Saved entries:
----------

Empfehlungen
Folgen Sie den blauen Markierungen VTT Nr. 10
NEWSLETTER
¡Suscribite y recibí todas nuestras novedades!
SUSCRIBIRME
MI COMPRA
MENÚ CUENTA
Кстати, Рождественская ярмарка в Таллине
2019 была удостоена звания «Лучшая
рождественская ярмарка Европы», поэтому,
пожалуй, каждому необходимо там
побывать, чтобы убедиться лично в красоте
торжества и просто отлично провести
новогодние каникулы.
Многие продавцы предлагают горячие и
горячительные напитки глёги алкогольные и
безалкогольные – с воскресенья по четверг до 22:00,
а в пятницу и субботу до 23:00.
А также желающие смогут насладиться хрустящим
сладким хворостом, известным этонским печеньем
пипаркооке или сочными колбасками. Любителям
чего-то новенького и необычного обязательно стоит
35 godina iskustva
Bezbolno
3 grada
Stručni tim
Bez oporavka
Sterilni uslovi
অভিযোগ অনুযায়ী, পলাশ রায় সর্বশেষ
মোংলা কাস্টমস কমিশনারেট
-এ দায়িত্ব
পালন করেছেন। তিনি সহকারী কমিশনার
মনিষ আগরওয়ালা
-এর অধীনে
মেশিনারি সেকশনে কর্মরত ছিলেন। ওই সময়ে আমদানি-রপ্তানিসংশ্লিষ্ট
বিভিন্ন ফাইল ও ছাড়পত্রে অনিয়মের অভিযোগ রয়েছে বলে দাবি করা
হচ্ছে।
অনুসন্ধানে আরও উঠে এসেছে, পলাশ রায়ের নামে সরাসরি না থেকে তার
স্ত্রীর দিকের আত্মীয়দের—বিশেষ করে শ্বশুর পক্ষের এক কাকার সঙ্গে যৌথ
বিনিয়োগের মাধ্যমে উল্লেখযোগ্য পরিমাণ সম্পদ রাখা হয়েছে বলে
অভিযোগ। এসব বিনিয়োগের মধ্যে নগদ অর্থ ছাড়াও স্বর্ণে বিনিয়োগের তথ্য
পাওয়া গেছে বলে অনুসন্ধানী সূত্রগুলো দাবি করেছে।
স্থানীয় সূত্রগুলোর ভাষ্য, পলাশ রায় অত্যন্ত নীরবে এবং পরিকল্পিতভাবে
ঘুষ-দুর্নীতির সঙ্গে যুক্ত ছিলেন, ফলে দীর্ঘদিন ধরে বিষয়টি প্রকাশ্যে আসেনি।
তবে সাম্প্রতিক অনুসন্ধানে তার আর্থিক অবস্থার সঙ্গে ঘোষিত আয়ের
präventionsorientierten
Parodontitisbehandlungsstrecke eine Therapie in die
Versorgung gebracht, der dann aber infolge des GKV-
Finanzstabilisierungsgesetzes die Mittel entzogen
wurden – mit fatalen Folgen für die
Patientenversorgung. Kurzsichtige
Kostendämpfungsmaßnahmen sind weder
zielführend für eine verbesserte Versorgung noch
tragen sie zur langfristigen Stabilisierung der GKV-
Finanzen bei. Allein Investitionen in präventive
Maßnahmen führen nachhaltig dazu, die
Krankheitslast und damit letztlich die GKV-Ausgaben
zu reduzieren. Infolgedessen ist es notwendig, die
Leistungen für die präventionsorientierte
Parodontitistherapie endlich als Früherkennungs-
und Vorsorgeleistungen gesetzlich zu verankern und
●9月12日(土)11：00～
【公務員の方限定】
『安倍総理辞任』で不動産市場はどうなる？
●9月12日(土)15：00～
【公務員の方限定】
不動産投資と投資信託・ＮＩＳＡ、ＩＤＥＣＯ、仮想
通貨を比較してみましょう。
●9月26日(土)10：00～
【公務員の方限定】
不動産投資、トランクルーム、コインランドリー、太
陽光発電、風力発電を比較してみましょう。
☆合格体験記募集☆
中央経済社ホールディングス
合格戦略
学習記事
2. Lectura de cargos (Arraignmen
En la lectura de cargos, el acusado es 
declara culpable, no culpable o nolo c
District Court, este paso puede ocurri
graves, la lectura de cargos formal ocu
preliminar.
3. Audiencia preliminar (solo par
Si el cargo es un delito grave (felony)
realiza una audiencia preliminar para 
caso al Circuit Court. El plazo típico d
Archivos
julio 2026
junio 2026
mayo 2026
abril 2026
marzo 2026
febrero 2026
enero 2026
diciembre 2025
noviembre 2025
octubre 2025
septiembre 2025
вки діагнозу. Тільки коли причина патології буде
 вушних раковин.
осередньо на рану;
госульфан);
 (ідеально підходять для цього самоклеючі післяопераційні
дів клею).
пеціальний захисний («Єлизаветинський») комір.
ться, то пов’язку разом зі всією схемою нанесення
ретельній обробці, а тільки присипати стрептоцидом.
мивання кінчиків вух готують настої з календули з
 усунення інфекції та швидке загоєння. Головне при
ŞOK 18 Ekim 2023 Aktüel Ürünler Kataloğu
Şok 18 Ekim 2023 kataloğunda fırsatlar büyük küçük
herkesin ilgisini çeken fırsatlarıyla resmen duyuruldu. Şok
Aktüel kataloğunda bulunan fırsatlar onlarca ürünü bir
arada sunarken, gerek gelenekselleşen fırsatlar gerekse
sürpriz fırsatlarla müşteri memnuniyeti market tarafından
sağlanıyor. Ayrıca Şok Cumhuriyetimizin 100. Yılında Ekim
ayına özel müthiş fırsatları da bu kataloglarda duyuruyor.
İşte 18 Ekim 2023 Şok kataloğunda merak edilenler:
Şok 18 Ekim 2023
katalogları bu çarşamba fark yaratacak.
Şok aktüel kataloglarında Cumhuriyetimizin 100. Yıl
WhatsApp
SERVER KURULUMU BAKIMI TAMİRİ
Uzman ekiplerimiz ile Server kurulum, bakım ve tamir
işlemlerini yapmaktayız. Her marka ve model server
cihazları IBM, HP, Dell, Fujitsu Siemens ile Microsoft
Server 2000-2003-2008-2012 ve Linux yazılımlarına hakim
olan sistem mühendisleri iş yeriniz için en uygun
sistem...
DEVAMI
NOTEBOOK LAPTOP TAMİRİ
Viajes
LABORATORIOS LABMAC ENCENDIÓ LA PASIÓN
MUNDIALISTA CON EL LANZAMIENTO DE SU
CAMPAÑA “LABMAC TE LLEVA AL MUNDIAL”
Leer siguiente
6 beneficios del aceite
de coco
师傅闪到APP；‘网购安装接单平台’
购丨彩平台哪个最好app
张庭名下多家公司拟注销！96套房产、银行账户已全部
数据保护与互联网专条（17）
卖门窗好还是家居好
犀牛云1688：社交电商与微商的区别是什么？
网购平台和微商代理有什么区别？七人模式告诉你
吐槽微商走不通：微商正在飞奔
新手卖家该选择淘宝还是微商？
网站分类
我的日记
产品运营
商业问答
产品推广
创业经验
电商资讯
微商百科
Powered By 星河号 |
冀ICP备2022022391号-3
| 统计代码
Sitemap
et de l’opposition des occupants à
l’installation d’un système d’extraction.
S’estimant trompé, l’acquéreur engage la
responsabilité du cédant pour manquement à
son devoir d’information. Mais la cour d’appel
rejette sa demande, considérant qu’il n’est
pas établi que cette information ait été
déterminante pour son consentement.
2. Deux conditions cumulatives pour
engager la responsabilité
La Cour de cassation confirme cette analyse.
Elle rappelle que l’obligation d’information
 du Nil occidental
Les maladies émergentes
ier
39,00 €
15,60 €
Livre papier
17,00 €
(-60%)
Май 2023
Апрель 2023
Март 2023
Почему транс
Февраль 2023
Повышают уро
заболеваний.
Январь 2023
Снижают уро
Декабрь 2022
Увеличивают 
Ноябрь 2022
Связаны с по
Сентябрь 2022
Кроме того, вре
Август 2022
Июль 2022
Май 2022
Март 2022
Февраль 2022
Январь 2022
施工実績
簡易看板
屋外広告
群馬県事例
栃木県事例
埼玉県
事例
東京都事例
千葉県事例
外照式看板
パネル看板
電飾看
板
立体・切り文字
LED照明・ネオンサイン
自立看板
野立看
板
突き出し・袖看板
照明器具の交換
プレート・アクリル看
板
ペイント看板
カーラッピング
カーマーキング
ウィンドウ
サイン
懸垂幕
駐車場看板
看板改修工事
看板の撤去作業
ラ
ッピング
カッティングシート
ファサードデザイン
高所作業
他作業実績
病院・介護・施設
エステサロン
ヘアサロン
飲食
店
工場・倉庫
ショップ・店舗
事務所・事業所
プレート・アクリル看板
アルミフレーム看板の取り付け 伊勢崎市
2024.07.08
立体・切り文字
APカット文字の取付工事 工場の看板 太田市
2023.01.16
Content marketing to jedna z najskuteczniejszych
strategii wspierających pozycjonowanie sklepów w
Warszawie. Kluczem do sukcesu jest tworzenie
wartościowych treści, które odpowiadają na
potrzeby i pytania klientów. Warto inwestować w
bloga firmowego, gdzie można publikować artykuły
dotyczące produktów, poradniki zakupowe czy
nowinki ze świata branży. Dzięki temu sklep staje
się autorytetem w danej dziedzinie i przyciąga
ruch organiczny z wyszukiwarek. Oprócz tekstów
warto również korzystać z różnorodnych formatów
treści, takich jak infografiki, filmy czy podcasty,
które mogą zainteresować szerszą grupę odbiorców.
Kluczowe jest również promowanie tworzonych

----------

Copy the lines of Saved entries from the very first one through the line that contains "স্থানীয় সূত্রগুলোর ভাষ্য, পলাশ", with both of those lines included and each reproduced without any change.

Empfehlungen
Folgen Sie den blauen Markierungen VTT Nr. 10
NEWSLETTER
¡Suscribite y recibí todas nuestras novedades!
SUSCRIBIRME
MI COMPRA
MENÚ CUENTA
Кстати, Рождественская ярмарка в Таллине
2019 была удостоена звания «Лучшая
рождественская ярмарка Европы», поэтому,
пожалуй, каждому необходимо там
побывать, чтобы убедиться лично в красоте
торжества и просто отлично провести
новогодние каникулы.
Многие продавцы предлагают горячие и
горячительные напитки глёги алкогольные и
безалкогольные – с воскресенья по четверг до 22:00,
а в пятницу и субботу до 23:00.
А также желающие смогут насладиться хрустящим
сладким хворостом, известным этонским печеньем
пипаркооке или сочными колбасками. Любителям
чего-то новенького и необычного обязательно стоит
35 godina iskustva
Bezbolno
3 grada
Stručni tim
Bez oporavka
Sterilni uslovi
অভিযোগ অনুযায়ী, পলাশ রায় সর্বশেষ
মোংলা কাস্টমস কমিশনারেট
-এ দায়িত্ব
পালন করেছেন। তিনি সহকারী কমিশনার
মনিষ আগরওয়ালা
-এর অধীনে
মেশিনারি সেকশনে কর্মরত ছিলেন। ওই সময়ে আমদানি-রপ্তানিসংশ্লিষ্ট
বিভিন্ন ফাইল ও ছাড়পত্রে অনিয়মের অভিযোগ রয়েছে বলে দাবি করা
হচ্ছে।
অনুসন্ধানে আরও উঠে এসেছে, পলাশ রায়ের নামে সরাসরি না থেকে তার
স্ত্রীর দিকের আত্মীয়দের—বিশেষ করে শ্বশুর পক্ষের এক কাকার সঙ্গে যৌথ
বিনিয়োগের মাধ্যমে উল্লেখযোগ্য পরিমাণ সম্পদ রাখা হয়েছে বলে
অভিযোগ। এসব বিনিয়োগের মধ্যে নগদ অর্থ ছাড়াও স্বর্ণে বিনিয়োগের তথ্য
পাওয়া গেছে বলে অনুসন্ধানী সূত্রগুলো দাবি করেছে।
স্থানীয় সূত্রগুলোর ভাষ্য, পলাশ রায় অত্যন্ত নীরবে এবং পরিকল্পিতভাবে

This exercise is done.